Temple taps Richard M. Englert to serve as temporary president
Englert had served at Temple for 45 years in 17 different roles before retiring in 2021, though he maintained the title of chancellor. He was twice acting president and president for five years.
Temple University opted for the tried and true Tuesday when it named longtime employee and former president Richard M. Englert its president again — this time just for the academic year.
Englert, 77, was given the appointment by the board of trustees, one week after JoAnne A. Epps — who also had worked at the school for decades — died after falling ill on stage during a university event. She had been acting president since April, following the tumultuous and short tenure of Jason Wingard.
Englert served at the university for 45 years in 17 different roles before retiring in 2021, though he maintained the title of chancellor and continued to be active on campus. He has worked at the school for more years than Temple’s founder, Russell Conwell, whose work there spanned 38 years until his death in 1925. Englert twice served as acting president and was president for five years before leaving the role in 2021.

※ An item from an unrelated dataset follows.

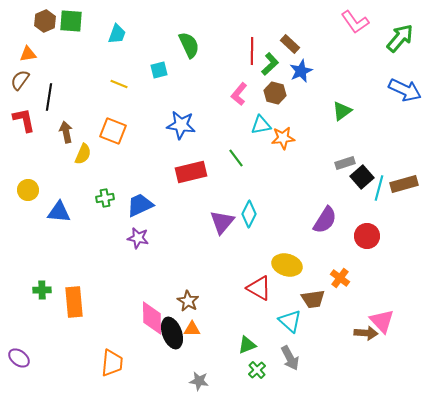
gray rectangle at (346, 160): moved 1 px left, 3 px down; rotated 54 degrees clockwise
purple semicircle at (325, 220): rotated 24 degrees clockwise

“He is highly regarded by the faculty, deans and senior leadership,” said Mitchell L. Morgan, chair of the board of trustees at the 30,530-student university. Englert will be able “to continue the important work JoAnne started and further strengthen the foundation for our next leader. He is familiar to all of our stakeholders and will not have a learning curve.”
» READ MORE: Englert to leave after 45 years in 17 roles
The university earlier this month launched a search for a new president, naming a search firm and advisory committee, and Morgan said the plan is still to name a new president in the spring. In the interim, Englert will aim to keep the school on the steady path Epps laid out. He will not be a candidate for the permanent job, Morgan said.
“I am honored to again lead this outstanding institution,” Englert said in a statement. “I have witnessed the unwavering passion and resilience of our students, faculty, staff, alumni and friends. It is these qualities that make our university exceptional, and I am eager to work alongside you to further our mission of access, academic excellence, research and community engagement.”
The university’s plate is full: It’s working through contract negotiations with the Temple Association of University Professionals, the faculty union, and looking for ways to stem a multiyear enrollment decline, as well as continuing to ensure safety following violent episodes near campus last school year.
Epps, a former law school dean and provost under Englert who had worked at the university for nearly 40 years, had stepped in during a difficult time for Temple, calming the waters and smoothing operations. Wingard’s less than two-year tenure was marked by a 42-day graduate student worker strike last spring, dropping enrollment, the shooting death of an on-duty university police officer near campus, and criticism that he was not present enough at the university.
His resignation also came as the faculty union was preparing to hold a vote of no-confidence in him and followed a survey of 1,000 students by the Temple News, the student newspaper, that showed 92% disapproved of Wingard’s performance.
Englert, a Cherry Hill resident, has remained connected to the campus. Most recently, he was a main speaker at a campus vigil for Epps last week and is scheduled to speak at a memorial service for her on campus Friday.
He first served as acting president when former leader Ann Weaver Hart left in 2012. Then he stepped in again in July 2016 after former president Neil D. Theobald resigned under pressure. That time, the board made Englert’s appointment permanent three months after he assumed the acting role.
Englert, a Detroit native who grew up in California, came to Temple in 1976 from UCLA, where he got his doctorate. His first job was as assistant to the dean of the education school. Through the years, he served as a dean, provost, chancellor, vice president of administration, acting director of intercollegiate athletics, acting chief administrative officer of the School of Podiatric Medicine, and chief of staff to the then-president Peter Liacouras.
“Dick Englert is the living embodiment of everything that is good about Temple University,” Morgan said in 2020 in a university statement when Englert announced he would be retiring. “His dedication to this institution is unquestioned. Every time Temple has called, Dick has said ‘yes,’ and given his all for this school that he loves so much.”
Ken Kaiser, Temple’s senior vice president and chief operating officer, said having Englert available to step in is “a blessing” for Temple.
“If anyone can carry on the legacy [JoAnne Epps] created, it’s Dick,” Kaiser said.